Task => Edit the data below by replacing each "Pseudo" with "Placeholder", keeping everything else unchanged. Leave the pictures out of your answer.

Task input =>
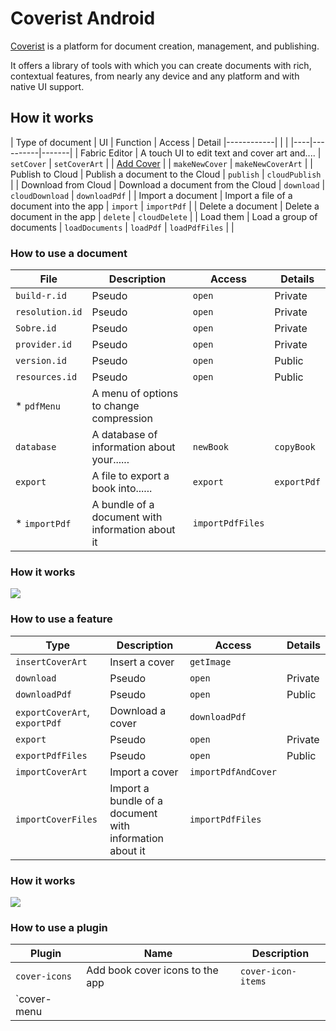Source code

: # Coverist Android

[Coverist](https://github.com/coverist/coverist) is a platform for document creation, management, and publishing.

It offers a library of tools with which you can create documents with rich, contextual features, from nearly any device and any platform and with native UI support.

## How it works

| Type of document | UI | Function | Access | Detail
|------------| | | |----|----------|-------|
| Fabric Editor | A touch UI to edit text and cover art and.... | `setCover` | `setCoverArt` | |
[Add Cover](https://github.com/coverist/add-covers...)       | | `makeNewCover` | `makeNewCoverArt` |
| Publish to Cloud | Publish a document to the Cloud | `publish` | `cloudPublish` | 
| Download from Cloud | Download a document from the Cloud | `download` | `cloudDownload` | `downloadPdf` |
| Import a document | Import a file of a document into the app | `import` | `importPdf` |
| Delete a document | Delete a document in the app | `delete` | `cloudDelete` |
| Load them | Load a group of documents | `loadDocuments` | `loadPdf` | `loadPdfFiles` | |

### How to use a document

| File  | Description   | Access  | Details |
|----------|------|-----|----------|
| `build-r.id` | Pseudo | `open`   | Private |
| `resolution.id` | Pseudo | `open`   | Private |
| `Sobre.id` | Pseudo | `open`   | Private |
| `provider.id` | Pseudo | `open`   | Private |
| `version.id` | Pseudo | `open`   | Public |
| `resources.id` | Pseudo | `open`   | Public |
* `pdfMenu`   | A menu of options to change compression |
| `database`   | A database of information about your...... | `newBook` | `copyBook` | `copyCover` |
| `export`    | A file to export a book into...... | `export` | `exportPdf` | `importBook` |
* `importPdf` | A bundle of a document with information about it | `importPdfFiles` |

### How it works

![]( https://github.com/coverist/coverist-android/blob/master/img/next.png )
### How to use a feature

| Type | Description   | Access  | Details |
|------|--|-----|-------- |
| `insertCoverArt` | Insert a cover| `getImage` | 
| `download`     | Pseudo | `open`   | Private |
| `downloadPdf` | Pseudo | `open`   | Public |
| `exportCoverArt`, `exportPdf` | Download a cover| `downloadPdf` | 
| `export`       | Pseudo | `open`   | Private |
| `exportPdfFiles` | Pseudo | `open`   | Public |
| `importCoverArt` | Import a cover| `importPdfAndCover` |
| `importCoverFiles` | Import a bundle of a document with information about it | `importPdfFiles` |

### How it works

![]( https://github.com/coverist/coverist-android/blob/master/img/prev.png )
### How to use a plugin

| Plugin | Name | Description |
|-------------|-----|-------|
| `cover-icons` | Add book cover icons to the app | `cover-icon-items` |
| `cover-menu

Exercise result =>
Source code

: # Coverist Android

[Coverist](https://github.com/coverist/coverist) is a platform for document creation, management, and publishing.

It offers a library of tools with which you can create documents with rich, contextual features, from nearly any device and any platform and with native UI support.

## How it works

| Type of document | UI | Function | Access | Detail
|------------| | | |----|----------|-------|
| Fabric Editor | A touch UI to edit text and cover art and.... | `setCover` | `setCoverArt` | |
[Add Cover](https://github.com/coverist/add-covers...)       | | `makeNewCover` | `makeNewCoverArt` |
| Publish to Cloud | Publish a document to the Cloud | `publish` | `cloudPublish` | 
| Download from Cloud | Download a document from the Cloud | `download` | `cloudDownload` | `downloadPdf` |
| Import a document | Import a file of a document into the app | `import` | `importPdf` |
| Delete a document | Delete a document in the app | `delete` | `cloudDelete` |
| Load them | Load a group of documents | `loadDocuments` | `loadPdf` | `loadPdfFiles` | |

### How to use a document

| File  | Description   | Access  | Details |
|----------|------|-----|----------|
| `build-r.id` | Placeholder | `open`   | Private |
| `resolution.id` | Placeholder | `open`   | Private |
| `Sobre.id` | Placeholder | `open`   | Private |
| `provider.id` | Placeholder | `open`   | Private |
| `version.id` | Placeholder | `open`   | Public |
| `resources.id` | Placeholder | `open`   | Public |
* `pdfMenu`   | A menu of options to change compression |
| `database`   | A database of information about your...... | `newBook` | `copyBook` | `copyCover` |
| `export`    | A file to export a book into...... | `export` | `exportPdf` | `importBook` |
* `importPdf` | A bundle of a document with information about it | `importPdfFiles` |

### How it works

![]( https://github.com/coverist/coverist-android/blob/master/img/next.png )
### How to use a feature

| Type | Description   | Access  | Details |
|------|--|-----|-------- |
| `insertCoverArt` | Insert a cover| `getImage` | 
| `download`     | Placeholder | `open`   | Private |
| `downloadPdf` | Placeholder | `open`   | Public |
| `exportCoverArt`, `exportPdf` | Download a cover| `downloadPdf` | 
| `export`       | Placeholder | `open`   | Private |
| `exportPdfFiles` | Placeholder | `open`   | Public |
| `importCoverArt` | Import a cover| `importPdfAndCover` |
| `importCoverFiles` | Import a bundle of a document with information about it | `importPdfFiles` |

### How it works

![]( https://github.com/coverist/coverist-android/blob/master/img/prev.png )
### How to use a plugin

| Plugin | Name | Description |
|-------------|-----|-------|
| `cover-icons` | Add book cover icons to the app | `cover-icon-items` |
| `cover-menu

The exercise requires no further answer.